Float

There’s a moment every swimmer —the panic of realizing the water is stronger than you are.

You kick harder. You thrash. You burn energy trying to stay upright, trying not to sink, trying to control what cannot be controlled.

And the irony is this: The harder you fight the water, the faster you exhaust yourself.

Yet the body was designed with a quiet truth built into it. If you stop fighting… if you loosen your grip on control… if you lean back and trust the water beneath you—

You float. No striving. No force. No panic. Just surrender. So much of life mirrors this struggle.

We swim against currents of uncertainty, fear, loss, ambition, and unmet expectations. We tread water endlessly—holding ourselves up by sheer willpower—convinced that stopping means sinking.

We push. We plan. We worry. We force outcomes.

And even when we get results, they come at a cost: exhaustion of the soul.

God never designed us for a life powered by constant self-effort. Willpower has limits. Control has limits. Even our best intentions eventually run out of breath.

“Not by might nor by power, but by My Spirit,” says the Lord Almighty.

— Zechariah 4:6

Floating feels risky at first. It requires trust—trust that something unseen will hold you up. The water does not disappear when you stop fighting it. It does what it has always done.

God is the same.

EXCERPTED RECORDS ▸
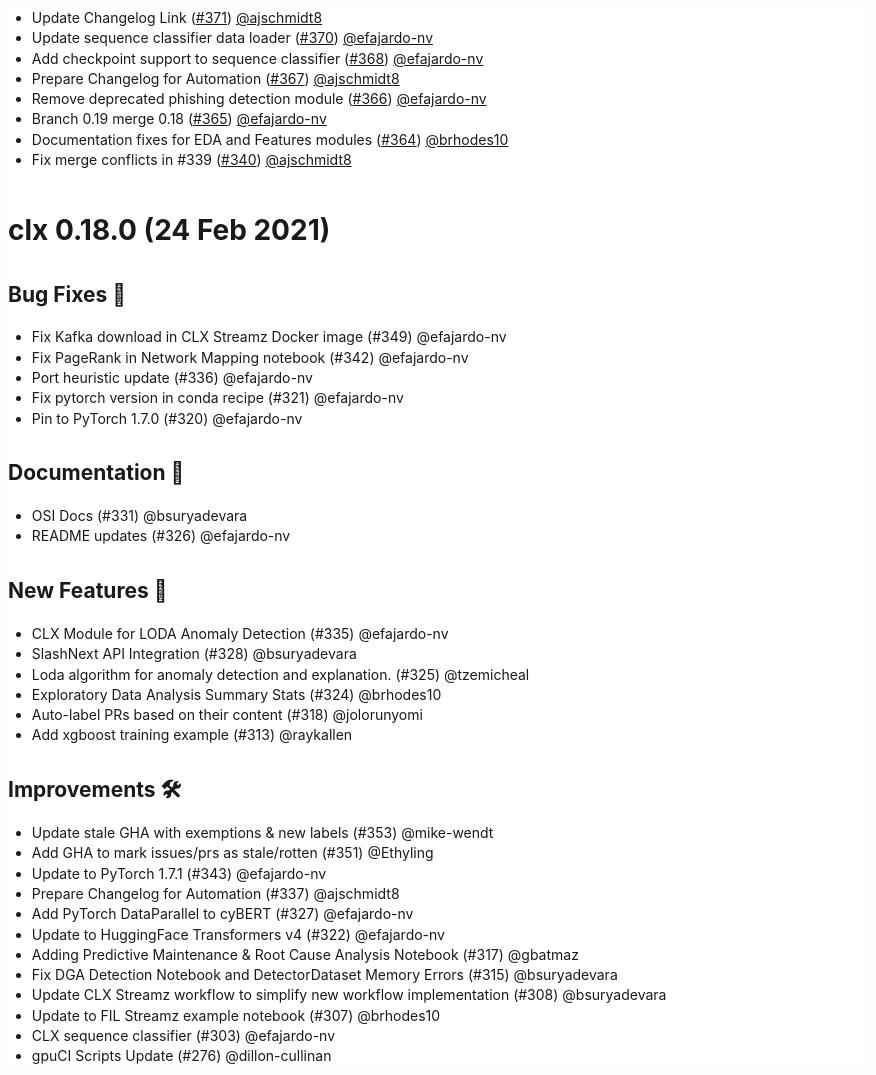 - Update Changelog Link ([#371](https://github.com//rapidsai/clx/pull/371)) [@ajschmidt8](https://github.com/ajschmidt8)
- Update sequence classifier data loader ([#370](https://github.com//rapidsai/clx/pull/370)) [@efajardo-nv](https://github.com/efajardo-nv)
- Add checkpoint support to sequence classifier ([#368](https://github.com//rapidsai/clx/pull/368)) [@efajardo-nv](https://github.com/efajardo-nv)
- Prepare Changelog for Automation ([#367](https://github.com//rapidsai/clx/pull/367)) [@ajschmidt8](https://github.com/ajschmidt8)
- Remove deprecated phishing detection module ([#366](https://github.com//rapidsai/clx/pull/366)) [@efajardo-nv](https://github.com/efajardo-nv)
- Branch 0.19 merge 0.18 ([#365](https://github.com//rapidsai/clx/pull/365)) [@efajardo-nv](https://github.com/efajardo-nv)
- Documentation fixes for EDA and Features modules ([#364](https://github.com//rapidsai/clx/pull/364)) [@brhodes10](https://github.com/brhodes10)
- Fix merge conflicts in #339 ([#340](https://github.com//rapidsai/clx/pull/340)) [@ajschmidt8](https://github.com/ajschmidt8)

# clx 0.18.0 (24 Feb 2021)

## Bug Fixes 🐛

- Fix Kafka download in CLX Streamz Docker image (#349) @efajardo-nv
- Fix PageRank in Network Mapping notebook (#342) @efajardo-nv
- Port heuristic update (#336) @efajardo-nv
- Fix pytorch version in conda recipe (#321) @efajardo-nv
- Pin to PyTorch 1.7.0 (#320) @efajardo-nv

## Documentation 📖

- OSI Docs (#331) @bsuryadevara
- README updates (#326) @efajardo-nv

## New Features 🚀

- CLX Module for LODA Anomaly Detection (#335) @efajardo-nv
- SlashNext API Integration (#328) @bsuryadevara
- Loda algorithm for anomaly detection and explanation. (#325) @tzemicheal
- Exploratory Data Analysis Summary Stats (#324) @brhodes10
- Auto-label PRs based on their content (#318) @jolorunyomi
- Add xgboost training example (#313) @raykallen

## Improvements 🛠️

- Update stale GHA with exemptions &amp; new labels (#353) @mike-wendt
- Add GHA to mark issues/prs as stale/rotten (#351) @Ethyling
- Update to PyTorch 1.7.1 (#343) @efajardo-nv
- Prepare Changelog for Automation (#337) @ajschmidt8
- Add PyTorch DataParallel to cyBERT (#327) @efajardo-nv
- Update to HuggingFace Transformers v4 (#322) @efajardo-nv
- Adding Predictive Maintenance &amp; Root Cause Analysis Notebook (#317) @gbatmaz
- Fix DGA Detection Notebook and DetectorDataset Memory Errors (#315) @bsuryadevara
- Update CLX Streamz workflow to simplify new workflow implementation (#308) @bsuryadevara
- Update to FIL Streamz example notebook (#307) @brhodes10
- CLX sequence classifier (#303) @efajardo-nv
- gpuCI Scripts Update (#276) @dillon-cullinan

INSTRUCTIONS ▸
A: The text on floating names the currents of life that we swim against. List every one.
B: Which scripture reference follows the quoted line in the text on floating?
C: Sum up the text on floating in two sentences.

WRITTEN ANSWERS ▸
A: Uncertainty, fear, loss, ambition, and unmet expectations.

B: Zechariah 4:6.

C: A swimmer who fights the water wears out faster, but one who stops fighting and trusts the water floats, and life works the same way when we exhaust ourselves through constant worry, planning, and willpower. God never designed us to live by our own effort, so floating takes trust that something unseen will hold us up, and God, like the water, stays the same.